There is a rather popular film out in the UK at the moment called The King’s Speech. It is about King George VI. One thing I know about George VI is that he once said that “the history of York is the history of England” and he was pretty right about that. York is one of the great cities of England.
If you are lucky enough to be there anytime soon then try this walk out. You can begin at Bootham Bar, one of the old gates into the city and formerly guardian of the main road to Scotland.
Here you can see remains of the old portcullis in the gate and begin to understand the purpose of barbican gates. In York the word Bar means gate and Gate means a street (blame the Vikings). If you have plenty of time, you can begin climbing onto the city walls here at Bootham Bar. Walk in a North Easterly direction (keeping the Minster on your right hand side) descending at Monk Bar and walking into Goodramgate (Monk Bar still has the original machinery for raising and lowering the portcullis and in Goodramgate you will pass a little row of houses built in 1306 and some of the oldest in England). Turn right into College Street passing St. William’s College. Bear right along Queen’s Path into the Minster Yard. You will see a Roman column on your left which was part of the Roman fortress. If you don’t have time for the walls now, turn left through the gate and walk straight ahead for 3 or 4 minutes to the Minster, the dominant site in the city and very deserving of a visit inside.
Once you get back outside, turn down Low Petergate which was originally one of the main streets in the Roman fortress.
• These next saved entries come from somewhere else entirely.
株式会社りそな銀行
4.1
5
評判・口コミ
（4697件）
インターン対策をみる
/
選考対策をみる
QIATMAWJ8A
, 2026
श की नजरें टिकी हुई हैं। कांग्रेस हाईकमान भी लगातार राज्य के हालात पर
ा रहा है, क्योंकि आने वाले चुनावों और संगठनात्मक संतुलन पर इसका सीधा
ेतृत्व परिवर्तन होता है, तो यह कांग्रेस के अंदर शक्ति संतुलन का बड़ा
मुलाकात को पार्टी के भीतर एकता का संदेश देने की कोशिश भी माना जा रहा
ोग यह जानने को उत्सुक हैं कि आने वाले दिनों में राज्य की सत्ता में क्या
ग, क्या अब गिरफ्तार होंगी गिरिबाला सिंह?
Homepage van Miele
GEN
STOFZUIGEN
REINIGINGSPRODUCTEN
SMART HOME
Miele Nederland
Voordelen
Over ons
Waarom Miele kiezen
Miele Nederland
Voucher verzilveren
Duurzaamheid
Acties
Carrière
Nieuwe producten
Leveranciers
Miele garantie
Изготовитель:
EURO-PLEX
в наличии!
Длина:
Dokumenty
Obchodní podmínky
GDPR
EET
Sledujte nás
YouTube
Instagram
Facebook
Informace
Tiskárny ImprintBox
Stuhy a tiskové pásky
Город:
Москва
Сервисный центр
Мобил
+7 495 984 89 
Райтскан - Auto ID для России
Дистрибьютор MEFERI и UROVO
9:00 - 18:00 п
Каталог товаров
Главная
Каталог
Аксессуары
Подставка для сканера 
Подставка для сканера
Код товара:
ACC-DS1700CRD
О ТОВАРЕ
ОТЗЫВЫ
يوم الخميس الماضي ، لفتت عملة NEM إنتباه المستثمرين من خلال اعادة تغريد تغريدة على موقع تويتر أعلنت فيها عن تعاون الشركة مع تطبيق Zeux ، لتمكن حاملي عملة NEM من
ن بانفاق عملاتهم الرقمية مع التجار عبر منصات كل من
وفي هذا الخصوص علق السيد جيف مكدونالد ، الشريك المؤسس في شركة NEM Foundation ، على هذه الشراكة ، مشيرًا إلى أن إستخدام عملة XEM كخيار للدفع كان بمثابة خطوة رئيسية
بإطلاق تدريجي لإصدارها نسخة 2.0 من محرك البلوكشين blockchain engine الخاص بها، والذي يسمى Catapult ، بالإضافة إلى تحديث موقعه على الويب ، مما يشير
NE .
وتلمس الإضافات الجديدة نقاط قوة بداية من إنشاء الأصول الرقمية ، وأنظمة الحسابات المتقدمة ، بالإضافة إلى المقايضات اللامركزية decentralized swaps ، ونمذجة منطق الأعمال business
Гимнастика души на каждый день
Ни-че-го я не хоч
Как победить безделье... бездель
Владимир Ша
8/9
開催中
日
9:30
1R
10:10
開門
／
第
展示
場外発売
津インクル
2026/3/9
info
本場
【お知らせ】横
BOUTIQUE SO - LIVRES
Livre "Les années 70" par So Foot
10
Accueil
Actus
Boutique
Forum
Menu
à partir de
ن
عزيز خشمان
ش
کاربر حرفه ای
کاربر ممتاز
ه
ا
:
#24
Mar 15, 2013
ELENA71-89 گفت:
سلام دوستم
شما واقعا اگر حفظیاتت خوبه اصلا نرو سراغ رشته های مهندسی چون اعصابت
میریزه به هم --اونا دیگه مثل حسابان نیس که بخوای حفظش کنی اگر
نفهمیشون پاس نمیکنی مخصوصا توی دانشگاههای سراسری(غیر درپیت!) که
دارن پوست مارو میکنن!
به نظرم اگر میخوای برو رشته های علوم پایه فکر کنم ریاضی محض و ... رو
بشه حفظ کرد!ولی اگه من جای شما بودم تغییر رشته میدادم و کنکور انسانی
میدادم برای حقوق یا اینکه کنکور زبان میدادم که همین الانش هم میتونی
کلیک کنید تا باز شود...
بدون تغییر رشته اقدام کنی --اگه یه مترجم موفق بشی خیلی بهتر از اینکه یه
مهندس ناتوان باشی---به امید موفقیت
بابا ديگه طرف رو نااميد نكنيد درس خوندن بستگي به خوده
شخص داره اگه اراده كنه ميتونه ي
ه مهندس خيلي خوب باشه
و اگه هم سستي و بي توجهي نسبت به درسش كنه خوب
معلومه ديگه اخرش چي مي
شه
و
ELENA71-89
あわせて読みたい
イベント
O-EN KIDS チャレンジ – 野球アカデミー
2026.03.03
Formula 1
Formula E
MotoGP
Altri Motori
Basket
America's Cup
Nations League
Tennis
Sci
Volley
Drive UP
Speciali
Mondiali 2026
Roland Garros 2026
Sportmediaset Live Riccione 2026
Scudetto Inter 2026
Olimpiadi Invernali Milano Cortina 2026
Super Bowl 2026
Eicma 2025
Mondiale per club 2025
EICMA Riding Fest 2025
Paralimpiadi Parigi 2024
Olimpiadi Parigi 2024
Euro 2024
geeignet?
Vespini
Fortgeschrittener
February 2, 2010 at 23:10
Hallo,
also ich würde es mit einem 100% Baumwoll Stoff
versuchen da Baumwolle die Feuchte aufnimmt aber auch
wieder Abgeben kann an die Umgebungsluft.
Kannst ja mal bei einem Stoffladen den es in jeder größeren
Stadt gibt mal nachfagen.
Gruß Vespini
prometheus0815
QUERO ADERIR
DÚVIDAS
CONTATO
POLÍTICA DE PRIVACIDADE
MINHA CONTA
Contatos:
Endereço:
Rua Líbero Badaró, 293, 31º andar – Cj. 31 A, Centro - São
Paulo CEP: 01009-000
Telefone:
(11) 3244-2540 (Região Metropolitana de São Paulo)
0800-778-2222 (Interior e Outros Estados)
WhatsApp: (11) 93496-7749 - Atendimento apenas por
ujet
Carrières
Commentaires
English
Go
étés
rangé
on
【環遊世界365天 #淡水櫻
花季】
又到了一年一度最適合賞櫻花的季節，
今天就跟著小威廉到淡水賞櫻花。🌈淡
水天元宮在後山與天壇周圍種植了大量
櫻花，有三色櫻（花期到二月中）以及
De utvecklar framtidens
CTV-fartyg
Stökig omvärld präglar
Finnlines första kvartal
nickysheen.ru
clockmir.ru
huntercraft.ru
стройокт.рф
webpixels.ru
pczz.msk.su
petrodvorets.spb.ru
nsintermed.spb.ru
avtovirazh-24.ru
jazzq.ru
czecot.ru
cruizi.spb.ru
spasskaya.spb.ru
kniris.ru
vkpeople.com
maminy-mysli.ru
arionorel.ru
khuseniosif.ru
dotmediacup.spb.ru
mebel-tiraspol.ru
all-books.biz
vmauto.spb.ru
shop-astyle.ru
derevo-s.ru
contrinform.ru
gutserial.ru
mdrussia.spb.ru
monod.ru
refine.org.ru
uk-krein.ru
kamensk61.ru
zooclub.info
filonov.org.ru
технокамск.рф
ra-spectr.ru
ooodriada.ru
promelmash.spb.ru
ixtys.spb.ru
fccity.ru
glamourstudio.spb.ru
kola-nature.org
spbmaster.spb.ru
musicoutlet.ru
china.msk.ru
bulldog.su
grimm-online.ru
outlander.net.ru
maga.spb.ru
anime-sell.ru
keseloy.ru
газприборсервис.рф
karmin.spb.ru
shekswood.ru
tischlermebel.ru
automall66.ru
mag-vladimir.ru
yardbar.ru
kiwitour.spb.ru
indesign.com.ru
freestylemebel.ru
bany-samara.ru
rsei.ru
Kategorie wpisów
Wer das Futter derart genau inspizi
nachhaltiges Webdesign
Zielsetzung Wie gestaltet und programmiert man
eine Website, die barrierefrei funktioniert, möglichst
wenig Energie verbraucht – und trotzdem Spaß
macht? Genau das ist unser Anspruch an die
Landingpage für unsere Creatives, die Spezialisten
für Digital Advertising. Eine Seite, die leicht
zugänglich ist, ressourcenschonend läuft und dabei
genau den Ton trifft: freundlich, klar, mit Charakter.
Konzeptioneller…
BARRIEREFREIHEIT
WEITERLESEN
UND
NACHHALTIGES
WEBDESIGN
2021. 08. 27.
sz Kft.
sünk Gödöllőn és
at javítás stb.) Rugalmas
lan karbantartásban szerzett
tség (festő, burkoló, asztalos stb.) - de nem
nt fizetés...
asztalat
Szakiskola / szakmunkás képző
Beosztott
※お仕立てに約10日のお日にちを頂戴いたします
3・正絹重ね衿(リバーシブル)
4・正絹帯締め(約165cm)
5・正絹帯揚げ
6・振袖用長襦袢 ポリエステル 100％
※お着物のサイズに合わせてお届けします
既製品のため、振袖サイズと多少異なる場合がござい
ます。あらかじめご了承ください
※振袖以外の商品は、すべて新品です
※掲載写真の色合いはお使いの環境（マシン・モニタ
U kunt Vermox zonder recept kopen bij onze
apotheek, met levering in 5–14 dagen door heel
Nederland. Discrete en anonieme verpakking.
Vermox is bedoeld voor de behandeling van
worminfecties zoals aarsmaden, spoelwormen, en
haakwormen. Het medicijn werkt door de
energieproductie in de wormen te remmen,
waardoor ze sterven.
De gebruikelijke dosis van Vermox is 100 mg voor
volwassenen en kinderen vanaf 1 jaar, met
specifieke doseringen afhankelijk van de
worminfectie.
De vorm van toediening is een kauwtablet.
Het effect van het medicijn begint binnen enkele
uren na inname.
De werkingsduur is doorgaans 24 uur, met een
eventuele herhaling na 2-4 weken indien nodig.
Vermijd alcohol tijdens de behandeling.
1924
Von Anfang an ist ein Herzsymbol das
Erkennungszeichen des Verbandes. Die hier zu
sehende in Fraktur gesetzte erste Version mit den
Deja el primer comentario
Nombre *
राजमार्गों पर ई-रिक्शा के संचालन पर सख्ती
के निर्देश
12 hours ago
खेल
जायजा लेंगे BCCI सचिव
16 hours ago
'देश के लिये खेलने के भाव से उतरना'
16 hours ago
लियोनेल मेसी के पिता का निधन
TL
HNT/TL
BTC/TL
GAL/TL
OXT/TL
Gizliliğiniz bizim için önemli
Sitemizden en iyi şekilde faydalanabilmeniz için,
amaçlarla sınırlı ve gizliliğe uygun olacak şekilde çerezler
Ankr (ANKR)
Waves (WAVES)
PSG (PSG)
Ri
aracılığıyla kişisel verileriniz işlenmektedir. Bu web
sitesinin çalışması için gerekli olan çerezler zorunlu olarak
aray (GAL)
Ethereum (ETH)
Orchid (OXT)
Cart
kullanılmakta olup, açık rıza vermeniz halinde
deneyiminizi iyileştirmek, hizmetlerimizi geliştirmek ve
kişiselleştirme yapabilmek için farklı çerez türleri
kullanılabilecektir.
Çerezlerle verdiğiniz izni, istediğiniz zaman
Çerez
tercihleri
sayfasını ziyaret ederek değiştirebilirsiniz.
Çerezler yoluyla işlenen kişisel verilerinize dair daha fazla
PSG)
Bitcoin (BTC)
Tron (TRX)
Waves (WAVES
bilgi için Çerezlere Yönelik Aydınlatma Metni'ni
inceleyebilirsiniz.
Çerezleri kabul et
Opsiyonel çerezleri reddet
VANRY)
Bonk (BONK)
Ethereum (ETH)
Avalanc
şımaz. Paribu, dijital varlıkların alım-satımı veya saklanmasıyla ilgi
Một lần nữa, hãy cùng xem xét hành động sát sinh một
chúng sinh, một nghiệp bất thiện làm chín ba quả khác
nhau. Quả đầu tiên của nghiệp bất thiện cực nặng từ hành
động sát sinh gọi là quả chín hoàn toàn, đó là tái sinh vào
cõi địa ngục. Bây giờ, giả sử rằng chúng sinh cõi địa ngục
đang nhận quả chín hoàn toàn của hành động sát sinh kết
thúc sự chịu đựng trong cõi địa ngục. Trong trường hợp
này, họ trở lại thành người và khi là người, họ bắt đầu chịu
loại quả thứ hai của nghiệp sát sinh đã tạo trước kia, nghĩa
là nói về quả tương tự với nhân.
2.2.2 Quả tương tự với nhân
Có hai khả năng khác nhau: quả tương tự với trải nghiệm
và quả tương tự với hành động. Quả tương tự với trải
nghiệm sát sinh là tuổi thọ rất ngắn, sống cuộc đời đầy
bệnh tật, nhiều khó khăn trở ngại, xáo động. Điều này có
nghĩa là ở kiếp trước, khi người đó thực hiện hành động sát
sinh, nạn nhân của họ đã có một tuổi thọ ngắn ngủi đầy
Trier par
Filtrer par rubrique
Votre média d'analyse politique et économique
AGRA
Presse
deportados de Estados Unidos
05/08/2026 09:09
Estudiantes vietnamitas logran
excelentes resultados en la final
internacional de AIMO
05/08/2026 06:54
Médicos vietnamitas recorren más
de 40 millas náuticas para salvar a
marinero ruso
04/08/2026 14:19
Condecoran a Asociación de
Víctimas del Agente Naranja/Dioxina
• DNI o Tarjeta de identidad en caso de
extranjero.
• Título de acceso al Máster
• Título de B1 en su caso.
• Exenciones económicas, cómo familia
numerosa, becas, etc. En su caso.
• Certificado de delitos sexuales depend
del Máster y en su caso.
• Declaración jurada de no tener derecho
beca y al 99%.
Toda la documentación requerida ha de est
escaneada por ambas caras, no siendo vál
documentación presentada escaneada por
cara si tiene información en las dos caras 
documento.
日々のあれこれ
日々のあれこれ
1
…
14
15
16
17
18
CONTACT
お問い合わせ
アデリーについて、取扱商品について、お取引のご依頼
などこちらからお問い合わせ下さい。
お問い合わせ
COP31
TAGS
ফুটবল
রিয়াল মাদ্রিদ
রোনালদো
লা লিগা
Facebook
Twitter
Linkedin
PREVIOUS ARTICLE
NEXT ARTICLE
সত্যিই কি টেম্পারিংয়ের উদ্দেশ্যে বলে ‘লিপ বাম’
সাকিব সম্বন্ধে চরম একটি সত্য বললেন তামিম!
At the end of Low Petergate, cross over King’s Square and into The Shambles. It was on this street that butchers plied their trade in the Middle Ages, and today’s shops still have the wide window ledges that were used as counters by the shopkeepers. The Shambles is one of the best preserved medieval streets in Europe, and the buildings are so close that neighbours can reach across the street to shake hands! The house at number 35 is a shrine to Saint Margaret Clitheroe, a young butcher’s wife, who was pressed to death in 1586, during the reign of Queen Elizabeth I, for being a Roman Catholic. A wooden door was laid on top of her and stones were piled upon it until she died. The shrine is very small, but it is worth a look. At the end of The Shambles you reach York’s smallest street, although it has the longest name Whip-ma-whop-ma-gate. Turn right here and right again into Parliament Street, where you will find lots of stores and the centre of modern-day York. Parliament Street leads in to Davygate, where you will find the famous Betty’s Tea Rooms, there is usually a queue to get in but it is well worth it!